Tensor Layout Guide
Understanding tensor layout differences between FlashAttention V1 and V2.
The Critical Difference
⚠️ V1 and V2 use different tensor layouts - the heads and seq_len dimensions are swapped!
| Version | Layout |
|---|---|
V1 (flash_attention) | (batch, heads, seq_len, head_dim) |
V2 (flash_attention_v2) | (batch, seq_len, heads, head_dim) |
Why the Difference?
FlashAttention V2 uses row-wise (striped) parallelism, which requires the seq_len dimension to be contiguous in memory for optimal memory access patterns on Ampere+ GPUs.
V1 uses column-parallel processing, where heads being contiguous is more natural.
Example: Correct Usage
V1 (flash_attention)
python
import torch
from kernels import flash_attention
batch, heads, seq_len, head_dim = 2, 8, 512, 64
# V1 expects: (batch, heads, seq_len, head_dim)
q = torch.randn(batch, heads, seq_len, head_dim, device="cuda", dtype=torch.float16)
k = torch.randn(batch, heads, seq_len, head_dim, device="cuda", dtype=torch.float16)
v = torch.randn(batch, heads, seq_len, head_dim, device="cuda", dtype=torch.float16)
out = flash_attention(q, k, v, causal=True)
print(out.shape) # (2, 8, 512, 64)V2 (flash_attention_v2)
python
import torch
from kernels import flash_attention_v2
batch, heads, seq_len, head_dim = 2, 8, 512, 64
# V2 expects: (batch, seq_len, heads, head_dim)
q = torch.randn(batch, seq_len, heads, head_dim, device="cuda", dtype=torch.float16)
k = torch.randn(batch, seq_len, heads, head_dim, device="cuda", dtype=torch.float16)
v = torch.randn(batch, seq_len, heads, head_dim, device="cuda", dtype=torch.float16)
out = flash_attention_v2(q, k, v, causal=True)

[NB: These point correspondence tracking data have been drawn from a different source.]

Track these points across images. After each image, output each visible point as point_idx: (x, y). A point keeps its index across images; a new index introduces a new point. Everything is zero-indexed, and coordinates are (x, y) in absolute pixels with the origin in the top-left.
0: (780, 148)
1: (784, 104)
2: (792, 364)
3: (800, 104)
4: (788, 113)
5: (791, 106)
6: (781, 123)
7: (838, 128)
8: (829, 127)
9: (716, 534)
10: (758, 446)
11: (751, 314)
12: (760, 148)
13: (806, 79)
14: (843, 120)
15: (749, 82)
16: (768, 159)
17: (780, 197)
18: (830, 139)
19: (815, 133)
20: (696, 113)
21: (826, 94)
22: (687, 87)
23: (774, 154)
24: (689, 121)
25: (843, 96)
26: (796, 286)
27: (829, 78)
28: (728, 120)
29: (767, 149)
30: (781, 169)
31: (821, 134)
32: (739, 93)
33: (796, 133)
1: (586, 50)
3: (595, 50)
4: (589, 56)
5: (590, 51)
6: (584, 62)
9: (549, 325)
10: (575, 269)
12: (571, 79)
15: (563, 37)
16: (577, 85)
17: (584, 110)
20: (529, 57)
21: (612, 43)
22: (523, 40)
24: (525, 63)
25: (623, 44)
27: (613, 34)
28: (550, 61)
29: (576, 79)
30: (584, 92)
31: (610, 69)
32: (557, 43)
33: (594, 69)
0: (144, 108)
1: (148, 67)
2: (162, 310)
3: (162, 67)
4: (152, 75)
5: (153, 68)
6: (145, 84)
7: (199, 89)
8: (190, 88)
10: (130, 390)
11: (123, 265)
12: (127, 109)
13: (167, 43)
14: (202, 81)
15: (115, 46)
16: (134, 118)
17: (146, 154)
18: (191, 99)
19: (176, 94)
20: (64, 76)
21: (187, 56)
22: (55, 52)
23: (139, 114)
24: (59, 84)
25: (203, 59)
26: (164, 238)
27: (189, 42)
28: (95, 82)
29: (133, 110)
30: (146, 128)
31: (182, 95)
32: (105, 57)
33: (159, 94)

print(out.shape) # (2, 512, 8, 64)Converting Between Versions
To switch between V1 and V2, you need to transpose dimensions 1 and 2:
python
# From V1 to V2 format
q_v2 = q_v1.transpose(1, 2) # (b, h, s, d) -> (b, s, h, d)

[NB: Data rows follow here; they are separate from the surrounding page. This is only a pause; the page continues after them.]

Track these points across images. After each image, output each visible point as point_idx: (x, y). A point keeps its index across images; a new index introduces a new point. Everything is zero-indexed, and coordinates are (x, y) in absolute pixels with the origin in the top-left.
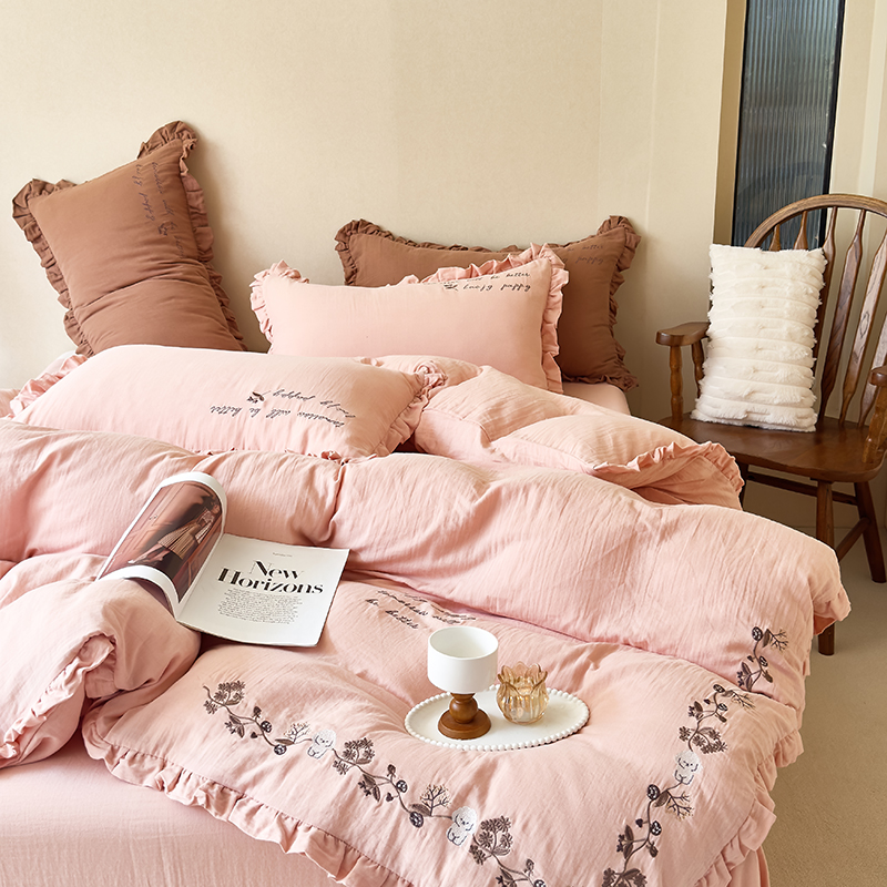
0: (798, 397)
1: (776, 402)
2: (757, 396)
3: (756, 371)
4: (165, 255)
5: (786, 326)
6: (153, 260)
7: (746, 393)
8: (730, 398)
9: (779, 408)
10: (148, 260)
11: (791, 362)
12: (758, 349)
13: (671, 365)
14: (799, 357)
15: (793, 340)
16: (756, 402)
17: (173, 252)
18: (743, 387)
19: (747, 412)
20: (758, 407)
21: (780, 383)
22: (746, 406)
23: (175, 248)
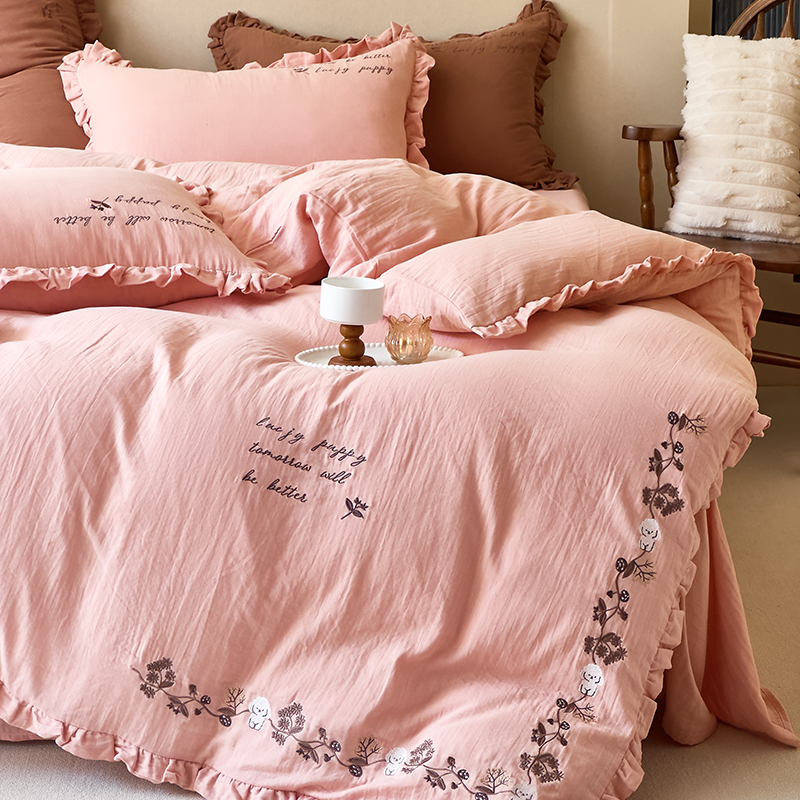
0: (783, 200)
1: (759, 206)
2: (737, 200)
3: (735, 171)
4: (50, 40)
5: (768, 121)
6: (37, 45)
7: (724, 196)
8: (707, 204)
9: (762, 213)
10: (31, 46)
11: (774, 161)
12: (738, 146)
13: (639, 165)
14: (784, 155)
15: (777, 137)
16: (736, 207)
17: (59, 38)
18: (721, 190)
19: (727, 220)
20: (738, 213)
21: (763, 185)
22: (725, 212)
23: (61, 34)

k_v2 = k_v1.transpose(1, 2)
v_v2 = v_v1.transpose(1, 2)
# Run V2
out_v2 = flash_attention_v2(q_v2, k_v2, v_v2, causal=True)

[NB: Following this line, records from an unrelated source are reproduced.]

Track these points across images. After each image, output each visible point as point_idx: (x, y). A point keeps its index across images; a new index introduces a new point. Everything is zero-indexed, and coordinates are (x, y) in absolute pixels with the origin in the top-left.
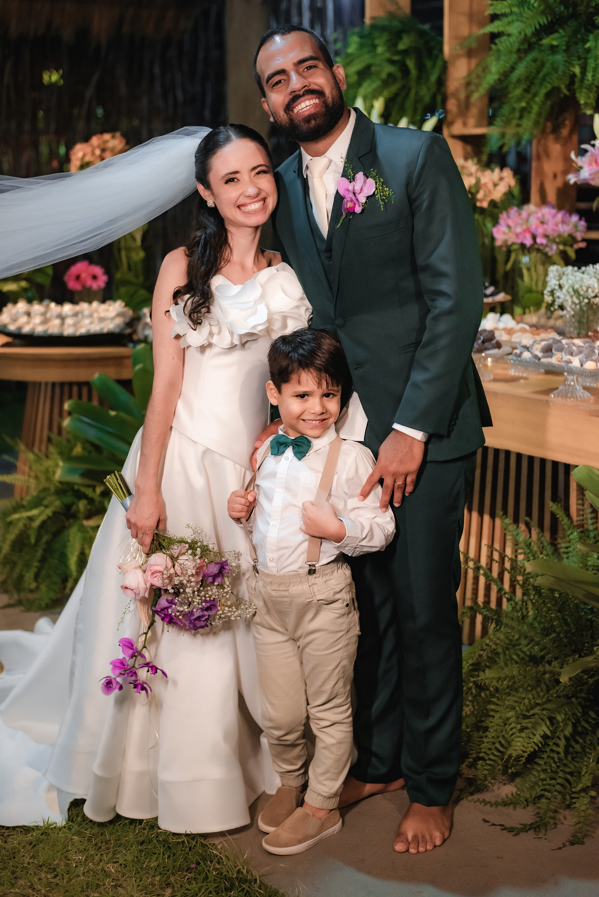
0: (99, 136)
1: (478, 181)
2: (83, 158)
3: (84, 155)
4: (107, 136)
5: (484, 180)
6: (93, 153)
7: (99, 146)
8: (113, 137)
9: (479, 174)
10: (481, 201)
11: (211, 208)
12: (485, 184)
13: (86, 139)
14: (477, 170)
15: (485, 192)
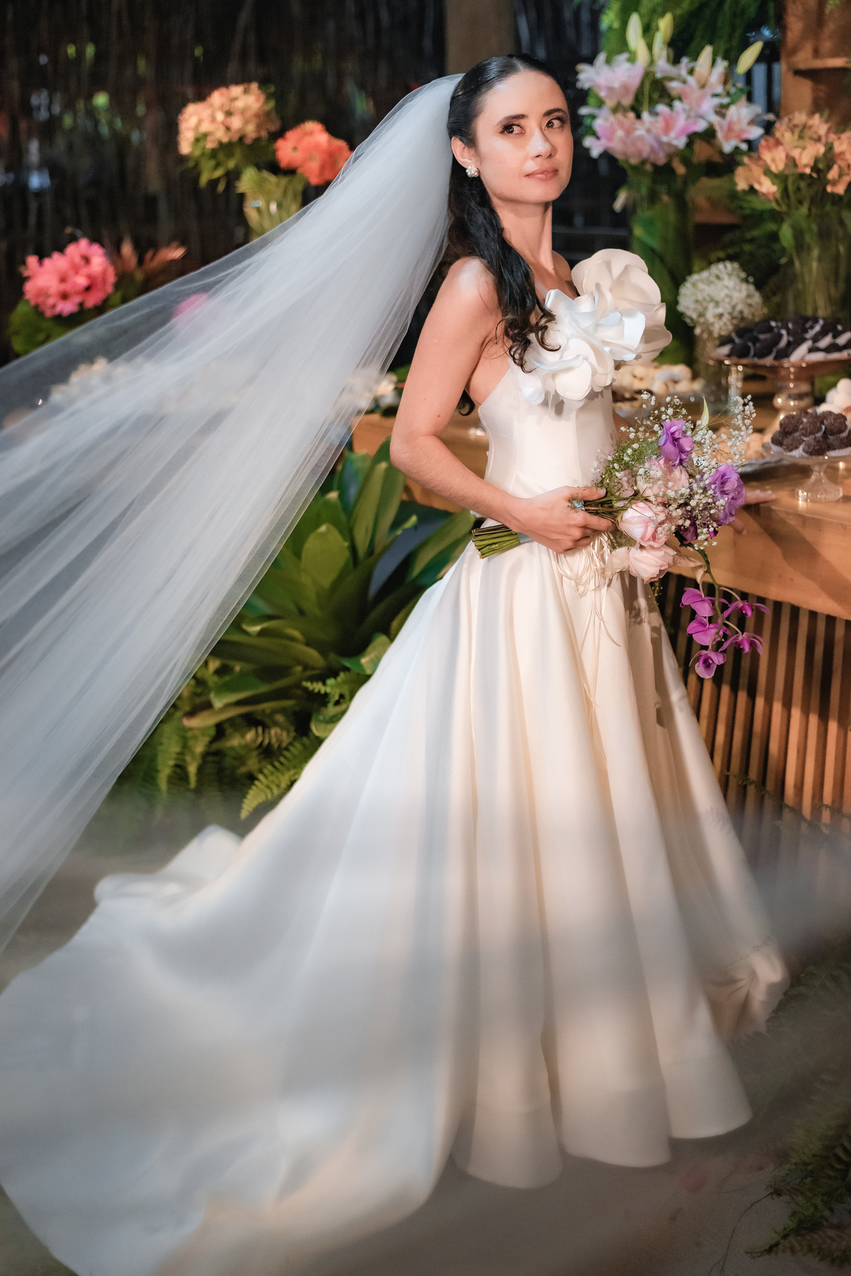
0: (223, 90)
1: (830, 148)
2: (196, 128)
3: (200, 122)
4: (236, 90)
5: (838, 148)
6: (213, 119)
7: (222, 107)
8: (246, 92)
9: (832, 137)
10: (834, 183)
11: (474, 179)
12: (842, 153)
13: (201, 97)
14: (829, 131)
15: (840, 168)
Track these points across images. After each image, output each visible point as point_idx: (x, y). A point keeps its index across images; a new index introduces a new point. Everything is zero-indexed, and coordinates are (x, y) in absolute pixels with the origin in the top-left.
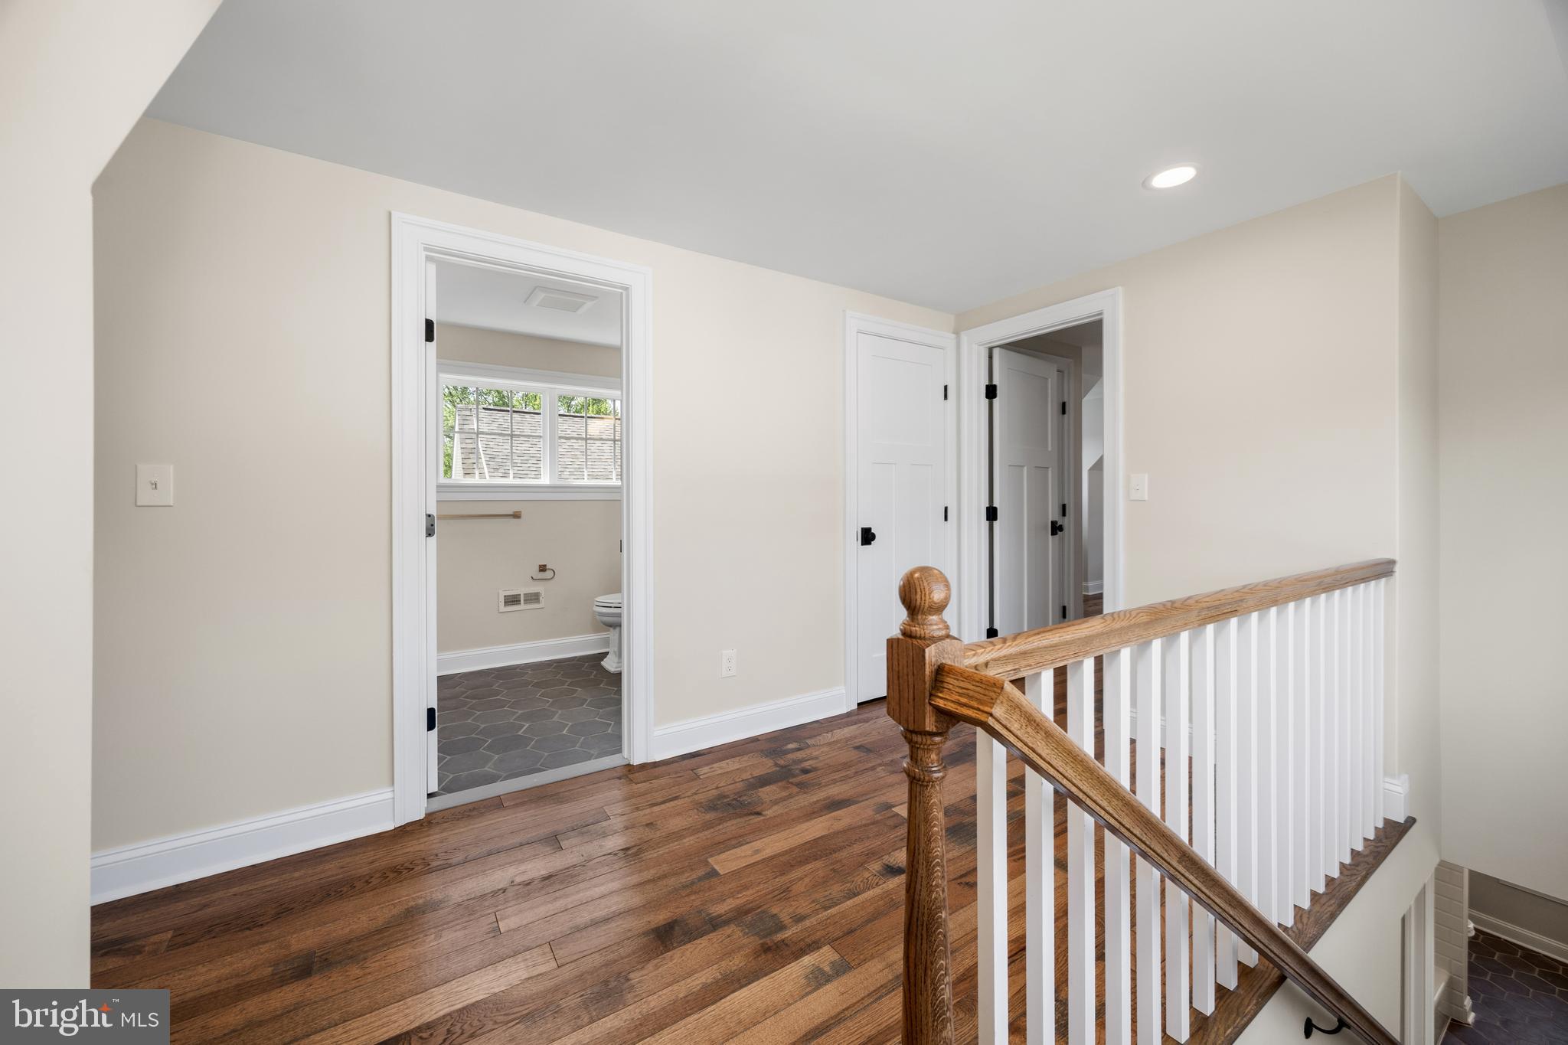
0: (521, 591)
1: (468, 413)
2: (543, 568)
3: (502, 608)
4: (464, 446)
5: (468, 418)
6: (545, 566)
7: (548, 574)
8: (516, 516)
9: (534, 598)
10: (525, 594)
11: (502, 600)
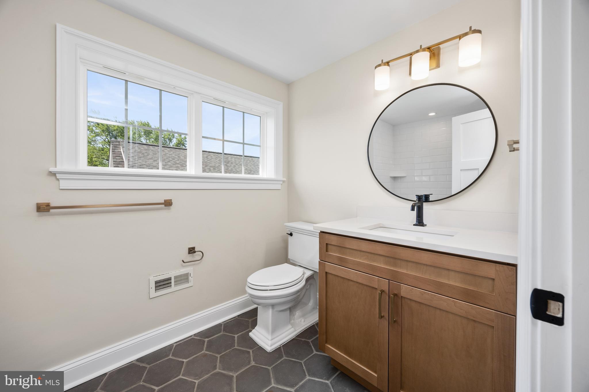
0: (172, 274)
1: (118, 144)
2: (192, 251)
3: (153, 293)
4: (115, 160)
5: (117, 146)
6: (194, 248)
7: (197, 256)
8: (168, 203)
9: (184, 278)
10: (176, 277)
11: (153, 285)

# Convert back to V1 format
out_v1 = out_v2.transpose(1, 2) # (b, s, h, d) -> (b, h, s, d)Which Should You Use?
| Scenario | Recommendation |
|---|---|
| Ampere+ GPU (A100, RTX 30xx, RTX 40xx) | V2 for 5-15% better performance |
| Volta/Turing GPU (V100, RTX 20xx) | V1 (V2 not optimized for older architectures) |
| Large batch + long sequences | V2 |
| Code compatibility priority | V1 (standard PyTorch attention layout) |
BackendSelector
If you want automatic selection, use BackendSelector:
python
from kernels import BackendSelector, flash_attention, flash_attention_v2
# The selector handles layout differences internally
selector = BackendSelector()
kernel = selector.select_attention(batch=2, heads=8, seq_len=1024, head_dim=64)
# Or use flash_attention with variant parameter
from kernels import flash_attention
out = flash_attention(q, k, v, causal=True, variant="auto")Summary
- V1:
(batch, heads, seq_len, head_dim)- standard layout, universal support - V2:
(batch, seq_len, heads, head_dim)- optimized for Ampere+, 5-15% faster - Always check tensor shapes when switching versions!